*Exercise goal*: In the records below, the line containing "[581,324,686,347] 사용하거나 ->" is the first to keep. Retype it and all later lines exactly, through the end.

[[ Provided records, beginning ]]

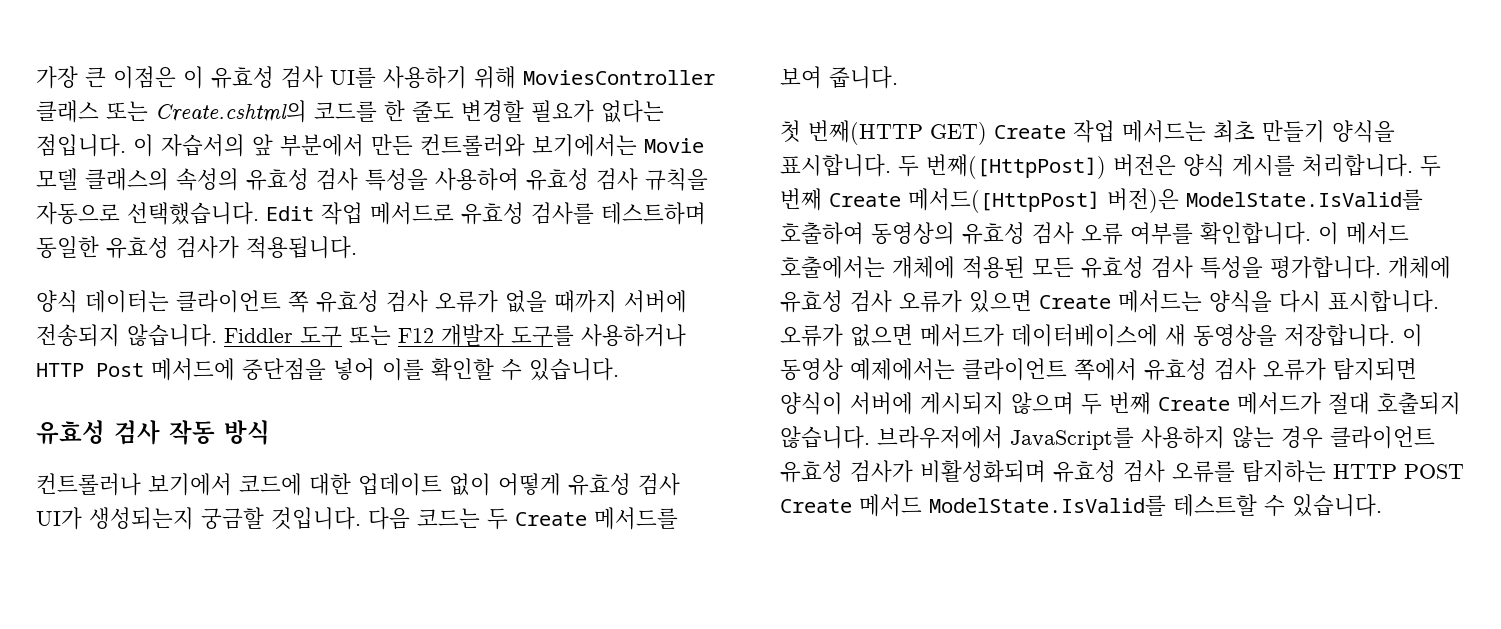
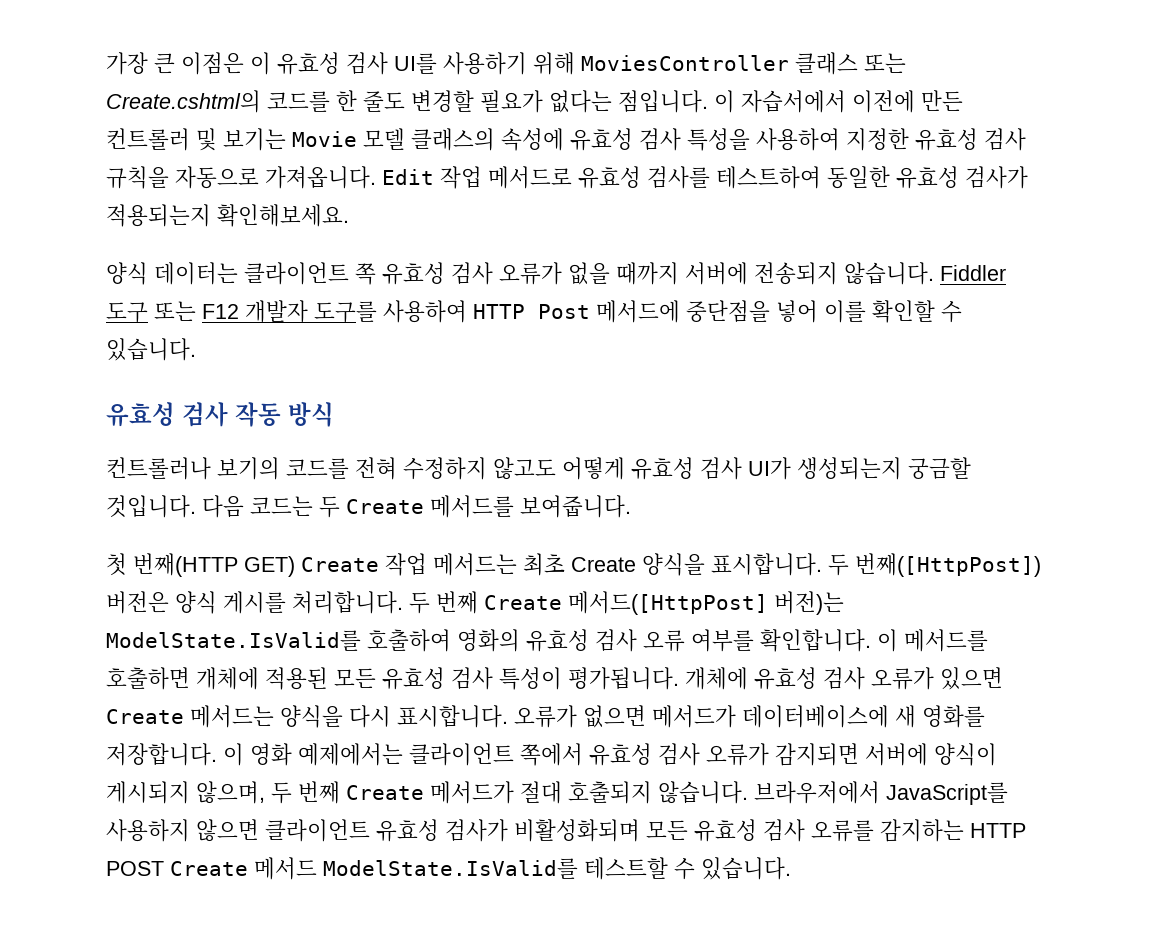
[161,134,637,157] 자습서의 앞 부분에서 만든 컨트롤러와 보기에서는 -> [741,90,963,113] [106,128,286,151] 자습서에서 이전에 만든 컨트롤러 및 보기는
[176,168,239,191] 속성의 -> [501,128,564,151] 속성에
(519, 179) none -> [846,128,909,151] 지정한
[127,202,259,225] 선택했습니다. -> [265,166,376,189] 가져옵니다.
[601,202,706,225] 테스트하며 -> [716,166,821,189] 테스트하여
[246,236,357,259] 적용됩니다. -> [106,204,349,227] 적용되는지 확인해보세요.
[581,324,686,347] 사용하거나 -> [383,300,467,323] 사용하여
[148,473,491,496] 보기에서 코드에 대한 업데이트 없이 -> [217,457,556,480] 보기의 코드를 전혀 수정하지 않고도
[780,66,898,89] 보여 줍니다. -> [520,495,631,518] 보여줍니다.
[1262,120,1325,143] 만들기 -> [571,557,636,572] Create
[1107,188,1179,213] 버전)은 -> [774,591,844,615] 버전)는
[871,222,955,245] 동영상의 -> [457,629,520,652] 영화의
[1346,222,1409,245] [780,256,885,279] 메서드 호출에서는 -> [904,629,988,652] [106,667,190,690] 메서드를 호출하면
[1200,256,1381,279] 특성을 평가합니다. -> [499,667,679,690] 특성이 평가됩니다.
[1193,324,1277,347] 동영상을 -> [922,705,985,728] 영화를
[780,358,843,381] 동영상 -> [250,743,292,766] 영화
[1333,358,1417,381] [780,392,1074,415] 탐지되면 양식이 서버에 게시되지 않으며 -> [775,743,997,766] [106,781,265,804] 감지되면 서버에 양식이 게시되지 않으며,
[1232,426,1323,449] 않는 경우 -> [196,819,259,842] 않으면
(1046, 471) none -> [646,820,688,840] 모든
[1242,460,1326,483] 탐지하는 -> [880,819,964,842] 감지하는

[[ Provided records, end ]]

*Response for this exercise*:
[581,324,686,347] 사용하거나 -> [383,300,467,323] 사용하여
[148,473,491,496] 보기에서 코드에 대한 업데이트 없이 -> [217,457,556,480] 보기의 코드를 전혀 수정하지 않고도
[780,66,898,89] 보여 줍니다. -> [520,495,631,518] 보여줍니다.
[1262,120,1325,143] 만들기 -> [571,557,636,572] Create
[1107,188,1179,213] 버전)은 -> [774,591,844,615] 버전)는
[871,222,955,245] 동영상의 -> [457,629,520,652] 영화의
[1346,222,1409,245] [780,256,885,279] 메서드 호출에서는 -> [904,629,988,652] [106,667,190,690] 메서드를 호출하면
[1200,256,1381,279] 특성을 평가합니다. -> [499,667,679,690] 특성이 평가됩니다.
[1193,324,1277,347] 동영상을 -> [922,705,985,728] 영화를
[780,358,843,381] 동영상 -> [250,743,292,766] 영화
[1333,358,1417,381] [780,392,1074,415] 탐지되면 양식이 서버에 게시되지 않으며 -> [775,743,997,766] [106,781,265,804] 감지되면 서버에 양식이 게시되지 않으며,
[1232,426,1323,449] 않는 경우 -> [196,819,259,842] 않으면
(1046, 471) none -> [646,820,688,840] 모든
[1242,460,1326,483] 탐지하는 -> [880,819,964,842] 감지하는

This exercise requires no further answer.